### AIM OF THE TASK
Extract, exactly as written, each line from the start of the records below to the line containing "git submodule init", both ends included; drop the pictures.

### DATA EXTRACTS
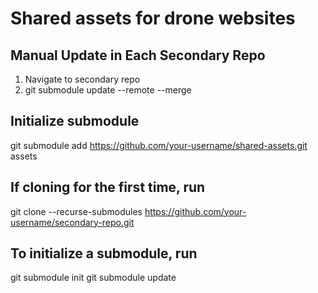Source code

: # Shared assets for drone websites

## Manual Update in Each Secondary Repo

1. Navigate to secondary repo
2. git submodule update --remote --merge

## Initialize submodule

git submodule add https://github.com/your-username/shared-assets.git assets

## If cloning for the first time, run

git clone --recurse-submodules https://github.com/your-username/secondary-repo.git

## To initialize a submodule, run

git submodule init
git submodule update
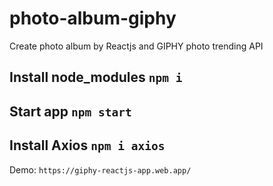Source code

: # photo-album-giphy
Create photo album by Reactjs and GIPHY photo trending API

## Install node_modules `npm i`

## Start app `npm start`

## Install Axios `npm i axios` 

Demo: `https://giphy-reactjs-app.web.app/`

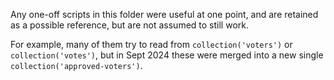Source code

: Any one-off scripts in this folder were useful at one point, and are retained as a possible reference, but are not assumed to still work.

For example, many of them try to read from `collection('voters')` or `collection('votes')`, but in Sept 2024 these were merged into a new single `collection('approved-voters')`.
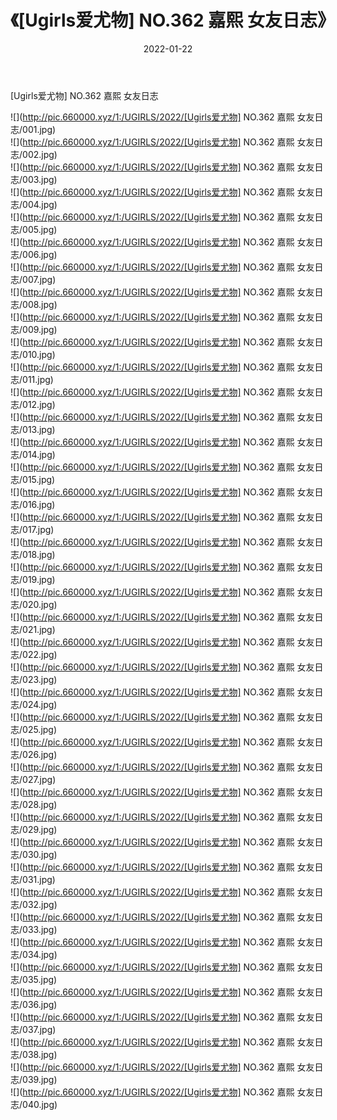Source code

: ﻿---
layout: post
title:  《[Ugirls爱尤物] NO.362 嘉熙 女友日志》
date:   2022-01-22
img: http://pic.660000.xyz/1:/UGIRLS/2022/[Ugirls爱尤物] NO.362 嘉熙 女友日志/000.jpg
categories: [美女, 清纯, 唯美]
---

[Ugirls爱尤物] NO.362 嘉熙 女友日志

 ![](http://pic.660000.xyz/1:/UGIRLS/2022/[Ugirls爱尤物] NO.362 嘉熙 女友日志/001.jpg) <br>![](http://pic.660000.xyz/1:/UGIRLS/2022/[Ugirls爱尤物] NO.362 嘉熙 女友日志/002.jpg) <br>![](http://pic.660000.xyz/1:/UGIRLS/2022/[Ugirls爱尤物] NO.362 嘉熙 女友日志/003.jpg) <br>![](http://pic.660000.xyz/1:/UGIRLS/2022/[Ugirls爱尤物] NO.362 嘉熙 女友日志/004.jpg) <br>![](http://pic.660000.xyz/1:/UGIRLS/2022/[Ugirls爱尤物] NO.362 嘉熙 女友日志/005.jpg) <br>![](http://pic.660000.xyz/1:/UGIRLS/2022/[Ugirls爱尤物] NO.362 嘉熙 女友日志/006.jpg) <br>![](http://pic.660000.xyz/1:/UGIRLS/2022/[Ugirls爱尤物] NO.362 嘉熙 女友日志/007.jpg) <br>![](http://pic.660000.xyz/1:/UGIRLS/2022/[Ugirls爱尤物] NO.362 嘉熙 女友日志/008.jpg) <br>![](http://pic.660000.xyz/1:/UGIRLS/2022/[Ugirls爱尤物] NO.362 嘉熙 女友日志/009.jpg) <br>![](http://pic.660000.xyz/1:/UGIRLS/2022/[Ugirls爱尤物] NO.362 嘉熙 女友日志/010.jpg) <br>![](http://pic.660000.xyz/1:/UGIRLS/2022/[Ugirls爱尤物] NO.362 嘉熙 女友日志/011.jpg) <br>![](http://pic.660000.xyz/1:/UGIRLS/2022/[Ugirls爱尤物] NO.362 嘉熙 女友日志/012.jpg) <br>![](http://pic.660000.xyz/1:/UGIRLS/2022/[Ugirls爱尤物] NO.362 嘉熙 女友日志/013.jpg) <br>![](http://pic.660000.xyz/1:/UGIRLS/2022/[Ugirls爱尤物] NO.362 嘉熙 女友日志/014.jpg) <br>![](http://pic.660000.xyz/1:/UGIRLS/2022/[Ugirls爱尤物] NO.362 嘉熙 女友日志/015.jpg) <br>![](http://pic.660000.xyz/1:/UGIRLS/2022/[Ugirls爱尤物] NO.362 嘉熙 女友日志/016.jpg) <br>![](http://pic.660000.xyz/1:/UGIRLS/2022/[Ugirls爱尤物] NO.362 嘉熙 女友日志/017.jpg) <br>![](http://pic.660000.xyz/1:/UGIRLS/2022/[Ugirls爱尤物] NO.362 嘉熙 女友日志/018.jpg) <br>![](http://pic.660000.xyz/1:/UGIRLS/2022/[Ugirls爱尤物] NO.362 嘉熙 女友日志/019.jpg) <br>![](http://pic.660000.xyz/1:/UGIRLS/2022/[Ugirls爱尤物] NO.362 嘉熙 女友日志/020.jpg) <br>![](http://pic.660000.xyz/1:/UGIRLS/2022/[Ugirls爱尤物] NO.362 嘉熙 女友日志/021.jpg) <br>![](http://pic.660000.xyz/1:/UGIRLS/2022/[Ugirls爱尤物] NO.362 嘉熙 女友日志/022.jpg) <br>![](http://pic.660000.xyz/1:/UGIRLS/2022/[Ugirls爱尤物] NO.362 嘉熙 女友日志/023.jpg) <br>![](http://pic.660000.xyz/1:/UGIRLS/2022/[Ugirls爱尤物] NO.362 嘉熙 女友日志/024.jpg) <br>![](http://pic.660000.xyz/1:/UGIRLS/2022/[Ugirls爱尤物] NO.362 嘉熙 女友日志/025.jpg) <br>![](http://pic.660000.xyz/1:/UGIRLS/2022/[Ugirls爱尤物] NO.362 嘉熙 女友日志/026.jpg) <br>![](http://pic.660000.xyz/1:/UGIRLS/2022/[Ugirls爱尤物] NO.362 嘉熙 女友日志/027.jpg) <br>![](http://pic.660000.xyz/1:/UGIRLS/2022/[Ugirls爱尤物] NO.362 嘉熙 女友日志/028.jpg) <br>![](http://pic.660000.xyz/1:/UGIRLS/2022/[Ugirls爱尤物] NO.362 嘉熙 女友日志/029.jpg) <br>![](http://pic.660000.xyz/1:/UGIRLS/2022/[Ugirls爱尤物] NO.362 嘉熙 女友日志/030.jpg) <br>![](http://pic.660000.xyz/1:/UGIRLS/2022/[Ugirls爱尤物] NO.362 嘉熙 女友日志/031.jpg) <br>![](http://pic.660000.xyz/1:/UGIRLS/2022/[Ugirls爱尤物] NO.362 嘉熙 女友日志/032.jpg) <br>![](http://pic.660000.xyz/1:/UGIRLS/2022/[Ugirls爱尤物] NO.362 嘉熙 女友日志/033.jpg) <br>![](http://pic.660000.xyz/1:/UGIRLS/2022/[Ugirls爱尤物] NO.362 嘉熙 女友日志/034.jpg) <br>![](http://pic.660000.xyz/1:/UGIRLS/2022/[Ugirls爱尤物] NO.362 嘉熙 女友日志/035.jpg) <br>![](http://pic.660000.xyz/1:/UGIRLS/2022/[Ugirls爱尤物] NO.362 嘉熙 女友日志/036.jpg) <br>![](http://pic.660000.xyz/1:/UGIRLS/2022/[Ugirls爱尤物] NO.362 嘉熙 女友日志/037.jpg) <br>![](http://pic.660000.xyz/1:/UGIRLS/2022/[Ugirls爱尤物] NO.362 嘉熙 女友日志/038.jpg) <br>![](http://pic.660000.xyz/1:/UGIRLS/2022/[Ugirls爱尤物] NO.362 嘉熙 女友日志/039.jpg) <br>![](http://pic.660000.xyz/1:/UGIRLS/2022/[Ugirls爱尤物] NO.362 嘉熙 女友日志/040.jpg) <br>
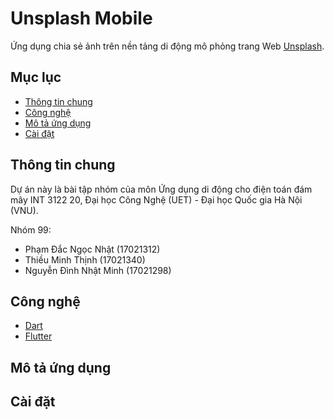 # Unsplash Mobile
Ứng dụng chia sẻ ảnh trên nền tảng di động mô phỏng trang Web [Unsplash](https://unsplash.com/).

## Mục lục

- [Thông tin chung](#thông-tin-chung)
- [Công nghệ](#công-nghệ)
- [Mô tả ứng dụng](#mô-tả-ứng-dụng)
- [Cài đặt](#cài-đặt)

## Thông tin chung
Dự án này là bài tập nhóm của môn Ứng dụng di động cho điện toán đám mây INT 3122 20, Đại học Công Nghệ (UET) - Đại học Quốc gia Hà Nội (VNU).

Nhóm 99:
- Phạm Đắc Ngọc Nhật (17021312)
- Thiều Minh Thịnh (17021340)
- Nguyễn Đình Nhật Minh (17021298)


## Công nghệ

- [Dart](https://dart.dev/overview)
- [Flutter](https://flutter.dev/)

## Mô tả ứng dụng

## Cài đặt
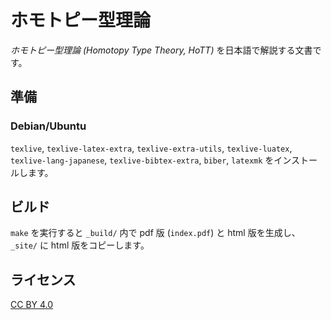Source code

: # ホモトピー型理論

*ホモトピー型理論 (Homotopy Type Theory, HoTT)* を日本語で解説する文書です。

## 準備

### Debian/Ubuntu

`texlive`, `texlive-latex-extra`, `texlive-extra-utils`, `texlive-luatex`, `texlive-lang-japanese`, `texlive-bibtex-extra`, `biber`, `latexmk` をインストールします。

## ビルド

`make` を実行すると `_build/` 内で pdf 版 (`index.pdf`) と html 版を生成し、 `_site/` に html 版をコピーします。

## ライセンス

[CC BY 4.0](https://creativecommons.org/licenses/by/4.0/)
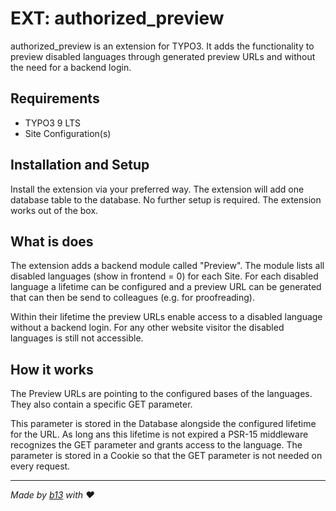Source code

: # EXT: authorized_preview

authorized_preview is an extension for TYPO3. It adds the functionality to preview disabled languages
through generated preview URLs and without the need for a backend login.

## Requirements

* TYPO3 9 LTS
* Site Configuration(s)

## Installation and Setup
Install the extension via your preferred way. The extension will add one database table to the database.
No further setup is required. The extension works out of the box.

## What is does
The extension adds a backend module called "Preview". The module lists all disabled languages
(show in frontend = 0) for each Site. For each disabled language a lifetime can be configured and a
preview URL can be generated that can then be send to colleagues (e.g. for proofreading).

Within their lifetime the preview URLs enable access to a disabled language without a backend login.
For any other website visitor the disabled languages is still not accessible.

## How it works
The Preview URLs are pointing to the configured bases of the languages. They also contain a
specific GET parameter.

This parameter is stored in the Database alongside the configured lifetime for the URL. As long
ans this lifetime is not expired a PSR-15 middleware recognizes the GET parameter and
grants access to the language. The parameter is stored in a Cookie so that the GET parameter is
not needed on every request.

---


_Made by [b13](https://b13.com) with ♥_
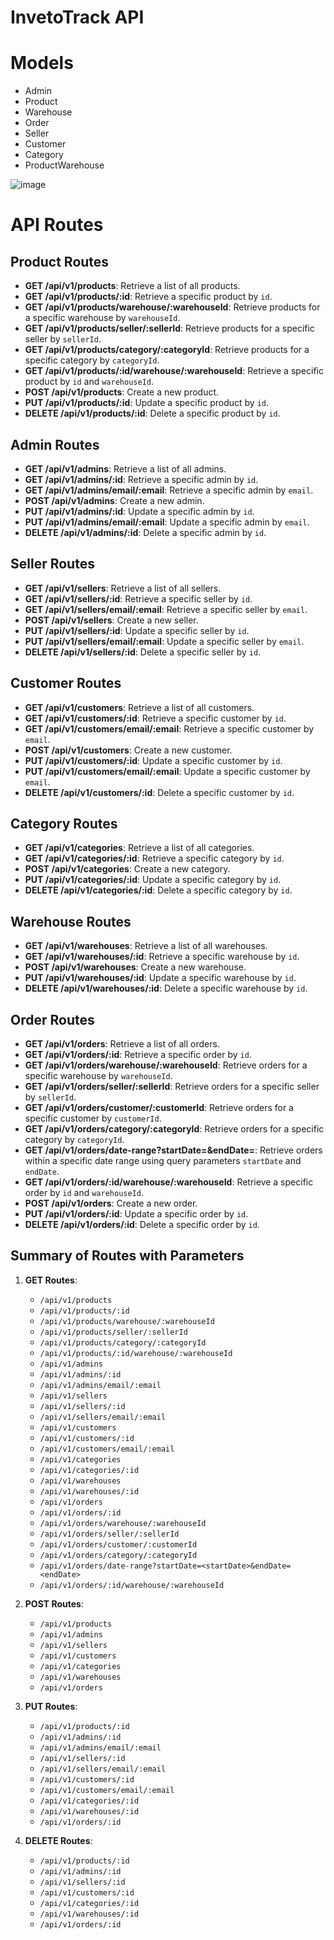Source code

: # InvetoTrack API

# Models

- Admin
- Product
- Warehouse
- Order
- Seller
- Customer
- Category
- ProductWarehouse

![image](https://github.com/vasujain275/InventoTrack/assets/69643310/bb668fa3-45f5-4326-8251-6b037ff5b153)


# API Routes

## Product Routes
- **GET /api/v1/products**: Retrieve a list of all products.
- **GET /api/v1/products/:id**: Retrieve a specific product by `id`.
- **GET /api/v1/products/warehouse/:warehouseId**: Retrieve products for a specific warehouse by `warehouseId`.
- **GET /api/v1/products/seller/:sellerId**: Retrieve products for a specific seller by `sellerId`.
- **GET /api/v1/products/category/:categoryId**: Retrieve products for a specific category by `categoryId`.
- **GET /api/v1/products/:id/warehouse/:warehouseId**: Retrieve a specific product by `id` and `warehouseId`.
- **POST /api/v1/products**: Create a new product.
- **PUT /api/v1/products/:id**: Update a specific product by `id`.
- **DELETE /api/v1/products/:id**: Delete a specific product by `id`.

## Admin Routes
- **GET /api/v1/admins**: Retrieve a list of all admins.
- **GET /api/v1/admins/:id**: Retrieve a specific admin by `id`.
- **GET /api/v1/admins/email/:email**: Retrieve a specific admin by `email`.
- **POST /api/v1/admins**: Create a new admin.
- **PUT /api/v1/admins/:id**: Update a specific admin by `id`.
- **PUT /api/v1/admins/email/:email**: Update a specific admin by `email`.
- **DELETE /api/v1/admins/:id**: Delete a specific admin by `id`.

## Seller Routes
- **GET /api/v1/sellers**: Retrieve a list of all sellers.
- **GET /api/v1/sellers/:id**: Retrieve a specific seller by `id`.
- **GET /api/v1/sellers/email/:email**: Retrieve a specific seller by `email`.
- **POST /api/v1/sellers**: Create a new seller.
- **PUT /api/v1/sellers/:id**: Update a specific seller by `id`.
- **PUT /api/v1/sellers/email/:email**: Update a specific seller by `email`.
- **DELETE /api/v1/sellers/:id**: Delete a specific seller by `id`.

## Customer Routes
- **GET /api/v1/customers**: Retrieve a list of all customers.
- **GET /api/v1/customers/:id**: Retrieve a specific customer by `id`.
- **GET /api/v1/customers/email/:email**: Retrieve a specific customer by `email`.
- **POST /api/v1/customers**: Create a new customer.
- **PUT /api/v1/customers/:id**: Update a specific customer by `id`.
- **PUT /api/v1/customers/email/:email**: Update a specific customer by `email`.
- **DELETE /api/v1/customers/:id**: Delete a specific customer by `id`.

## Category Routes
- **GET /api/v1/categories**: Retrieve a list of all categories.
- **GET /api/v1/categories/:id**: Retrieve a specific category by `id`.
- **POST /api/v1/categories**: Create a new category.
- **PUT /api/v1/categories/:id**: Update a specific category by `id`.
- **DELETE /api/v1/categories/:id**: Delete a specific category by `id`.

## Warehouse Routes
- **GET /api/v1/warehouses**: Retrieve a list of all warehouses.
- **GET /api/v1/warehouses/:id**: Retrieve a specific warehouse by `id`.
- **POST /api/v1/warehouses**: Create a new warehouse.
- **PUT /api/v1/warehouses/:id**: Update a specific warehouse by `id`.
- **DELETE /api/v1/warehouses/:id**: Delete a specific warehouse by `id`.

## Order Routes
- **GET /api/v1/orders**: Retrieve a list of all orders.
- **GET /api/v1/orders/:id**: Retrieve a specific order by `id`.
- **GET /api/v1/orders/warehouse/:warehouseId**: Retrieve orders for a specific warehouse by `warehouseId`.
- **GET /api/v1/orders/seller/:sellerId**: Retrieve orders for a specific seller by `sellerId`.
- **GET /api/v1/orders/customer/:customerId**: Retrieve orders for a specific customer by `customerId`.
- **GET /api/v1/orders/category/:categoryId**: Retrieve orders for a specific category by `categoryId`.
- **GET /api/v1/orders/date-range?startDate=<startDate>&endDate=<endDate>**: Retrieve orders within a specific date range using query parameters `startDate` and `endDate`.
- **GET /api/v1/orders/:id/warehouse/:warehouseId**: Retrieve a specific order by `id` and `warehouseId`.
- **POST /api/v1/orders**: Create a new order.
- **PUT /api/v1/orders/:id**: Update a specific order by `id`.
- **DELETE /api/v1/orders/:id**: Delete a specific order by `id`.

## Summary of Routes with Parameters
1. **GET Routes**:
   - `/api/v1/products`
   - `/api/v1/products/:id`
   - `/api/v1/products/warehouse/:warehouseId`
   - `/api/v1/products/seller/:sellerId`
   - `/api/v1/products/category/:categoryId`
   - `/api/v1/products/:id/warehouse/:warehouseId`
   - `/api/v1/admins`
   - `/api/v1/admins/:id`
   - `/api/v1/admins/email/:email`
   - `/api/v1/sellers`
   - `/api/v1/sellers/:id`
   - `/api/v1/sellers/email/:email`
   - `/api/v1/customers`
   - `/api/v1/customers/:id`
   - `/api/v1/customers/email/:email`
   - `/api/v1/categories`
   - `/api/v1/categories/:id`
   - `/api/v1/warehouses`
   - `/api/v1/warehouses/:id`
   - `/api/v1/orders`
   - `/api/v1/orders/:id`
   - `/api/v1/orders/warehouse/:warehouseId`
   - `/api/v1/orders/seller/:sellerId`
   - `/api/v1/orders/customer/:customerId`
   - `/api/v1/orders/category/:categoryId`
   - `/api/v1/orders/date-range?startDate=<startDate>&endDate=<endDate>`
   - `/api/v1/orders/:id/warehouse/:warehouseId`

2. **POST Routes**:
   - `/api/v1/products`
   - `/api/v1/admins`
   - `/api/v1/sellers`
   - `/api/v1/customers`
   - `/api/v1/categories`
   - `/api/v1/warehouses`
   - `/api/v1/orders`

3. **PUT Routes**:
   - `/api/v1/products/:id`
   - `/api/v1/admins/:id`
   - `/api/v1/admins/email/:email`
   - `/api/v1/sellers/:id`
   - `/api/v1/sellers/email/:email`
   - `/api/v1/customers/:id`
   - `/api/v1/customers/email/:email`
   - `/api/v1/categories/:id`
   - `/api/v1/warehouses/:id`
   - `/api/v1/orders/:id`

4. **DELETE Routes**:
   - `/api/v1/products/:id`
   - `/api/v1/admins/:id`
   - `/api/v1/sellers/:id`
   - `/api/v1/customers/:id`
   - `/api/v1/categories/:id`
   - `/api/v1/warehouses/:id`
   - `/api/v1/orders/:id`
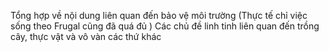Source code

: Tổng hợp về nội dung liên quan đến bảo vệ môi trường (Thực tế chỉ việc sống theo Frugal cũng đã quá đủ )
  Các chủ đề linh tinh liên quan đến trồng cây, thực vật và vô vàn các thứ khác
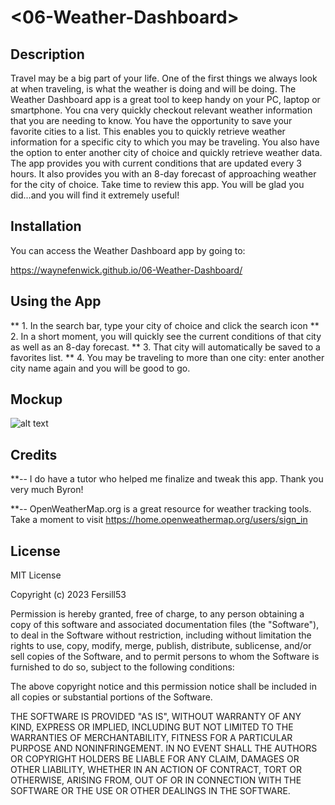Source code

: # <06-Weather-Dashboard>


## Description

Travel may be a big part of your life. One of the first things we always look at when traveling, is what the weather is doing and will be doing. The Weather Dashboard app is a great tool to keep handy on your PC, laptop or smartphone. You cna very quickly checkout relevant weather information that you are needing to know. You have the opportunity to save your favorite cities to a list. This enables you to quickly retrieve weather information for a specific city to which you may be traveling. You also have the option to enter another city of choice and quickly retrieve weather data. The app provides you with current conditions that are updated every 3 hours. It also provides you with an 8-day forecast of approaching weather for the city of choice. Take time to review this app. You will be glad you did...and you will find it extremely useful!



## Installation

You can access the Weather Dashboard app by going to:

https://waynefenwick.github.io/06-Weather-Dashboard/

## Using the App

** 1. In the search bar, type your city of choice and click the search icon
** 2. In a short moment, you will quickly see the current conditions of that city as well as an 8-day forecast.
** 3. That city will automatically be saved to a favorites list.
** 4. You may be traveling to more than one city: enter another city name again and you will be good to go.
    
    
## Mockup


![alt text](assets/images/screenshot.png)


## Credits

**-- I do have a tutor who helped me finalize and tweak this app. Thank you very much Byron!

**-- OpenWeatherMap.org is a great resource for weather tracking tools. Take a moment to visit https://home.openweathermap.org/users/sign_in


## License

MIT License

Copyright (c) 2023 Fersill53

Permission is hereby granted, free of charge, to any person obtaining a copy
of this software and associated documentation files (the "Software"), to deal
in the Software without restriction, including without limitation the rights
to use, copy, modify, merge, publish, distribute, sublicense, and/or sell
copies of the Software, and to permit persons to whom the Software is
furnished to do so, subject to the following conditions:

The above copyright notice and this permission notice shall be included in all
copies or substantial portions of the Software.

THE SOFTWARE IS PROVIDED "AS IS", WITHOUT WARRANTY OF ANY KIND, EXPRESS OR
IMPLIED, INCLUDING BUT NOT LIMITED TO THE WARRANTIES OF MERCHANTABILITY,
FITNESS FOR A PARTICULAR PURPOSE AND NONINFRINGEMENT. IN NO EVENT SHALL THE
AUTHORS OR COPYRIGHT HOLDERS BE LIABLE FOR ANY CLAIM, DAMAGES OR OTHER
LIABILITY, WHETHER IN AN ACTION OF CONTRACT, TORT OR OTHERWISE, ARISING FROM,
OUT OF OR IN CONNECTION WITH THE SOFTWARE OR THE USE OR OTHER DEALINGS IN THE
SOFTWARE.

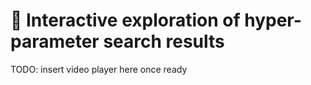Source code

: # 🎥 Interactive exploration of hyper-parameter search results

TODO: insert video player here once ready
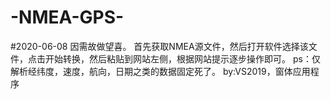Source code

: # -NMEA-GPS-

#2020-06-08
    因需故做望喜。
    首先获取NMEA源文件，然后打开软件选择该文件，点击开始转换，然后粘贴到网站左侧，根据网站提示逐步操作即可。
    ps：仅解析经纬度，速度，航向，日期之类的数据固定死了。
    by:VS2019，窗体应用程序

### RESPONSE TO THIS TASK
Source code

: # Shared assets for drone websites

## Manual Update in Each Secondary Repo

1. Navigate to secondary repo
2. git submodule update --remote --merge

## Initialize submodule

git submodule add https://github.com/your-username/shared-assets.git assets

## If cloning for the first time, run

git clone --recurse-submodules https://github.com/your-username/secondary-repo.git

## To initialize a submodule, run

git submodule init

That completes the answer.